Es bleibt dabei, die Schritte, die hier schon oft debattiert und diskutiert wurden, umzusetzen. Das Erste - auch das steht in den Beschlüssen des Landtages zur Annahme des Volksbegehrens - ist es, den Flughafen fertig zu bauen und an den Start zu bringen. Das Zweite ist, das Schallschutzprogramm trotz aller Schwierigkeiten, die es gibt, weiter umzusetzen. Da gibt es noch eine ganze Menge Arbeit, keine Frage. Das Dritte ist, zu schauen, ob es eine Basis gibt, um die Verhandlungen mit den beiden Gesellschaftern - Bund und Berlin - neu aufzusetzen. Das Vierte ist, wenn der Flughafen in Betrieb ist, die Lärmmessung auszuwerten, zu schauen, ob es noch Optimierungsbedarf an den Flugrouten gibt, und in der bereits eingesetzten Arbeitsgruppe Betriebsregelung darüber zu sprechen, was noch möglich ist, um für die Menschen Verbesserungen beim Lärmschutz zu erreichen.

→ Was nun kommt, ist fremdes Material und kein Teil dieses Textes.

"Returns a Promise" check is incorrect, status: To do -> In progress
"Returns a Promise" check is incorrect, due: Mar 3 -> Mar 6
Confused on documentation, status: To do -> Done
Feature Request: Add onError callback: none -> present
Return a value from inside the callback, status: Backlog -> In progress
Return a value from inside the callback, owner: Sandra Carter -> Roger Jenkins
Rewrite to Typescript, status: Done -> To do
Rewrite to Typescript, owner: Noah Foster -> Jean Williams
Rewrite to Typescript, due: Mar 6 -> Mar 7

(Beifall DIE LINKE und SPD)

Herr Schulze, möchten Sie von Ihrem Rederecht noch Gebrauch machen? Es sind 48 Sekunden; das ist wirklich wenig.

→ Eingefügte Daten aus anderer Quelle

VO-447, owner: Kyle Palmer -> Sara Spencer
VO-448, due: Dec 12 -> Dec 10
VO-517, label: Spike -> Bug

Sie können ja die Uhr ein bisschen langsamer laufen lassen.

Frau Präsidentin! Sehr geehrte Damen und Herren! Sie haben etwas versprochen, und was man versprochen hat, muss man halten. Im Landtagsbeschluss steht, dass der Landtag beschließt, dass das erfolgreiche Volksbegehren Maxime des Handelns des

Landtages und der Landesregierung sein wird. Davon kann hier nicht mehr die Rede sein.

Meine Damen und Herren, der Landesentwicklungsplan wird geändert, und wir fordern, dass dort eingebaut wird, was Sie versprochen haben. Frau Schneider, Sie sagen, das gehe nicht. Sie picken sich aus dem Gutachten das heraus, was Ihnen passt. Wir haben andere rechtliche Meinungen gehört. Wir glauben, dass es geht. Die spannende Frage ist, was man tut. Wir fordern, dass Sie Ihr Versprechen halten. Diese ganze Sache - von wegen, ein Nachtflugverbot ist schlecht für den Flughafen - wird mit den gleichen Floskeln und Popanzen wie immer vorgebracht: Arbeitnehmerrechte, Umweltstandards, soziale Rechte - alles schlecht für Profite und wir verteidigen sie. Es gilt aber, die Gesundheit der Menschen zu verteidigen, die nachweislich darunter leiden müssen.

Im Übrigen, Frau Ministerin und die anderen Redner der Koalitionsfraktionen: Es gibt neue Tatsachen. Die NORAH-Studie ist da.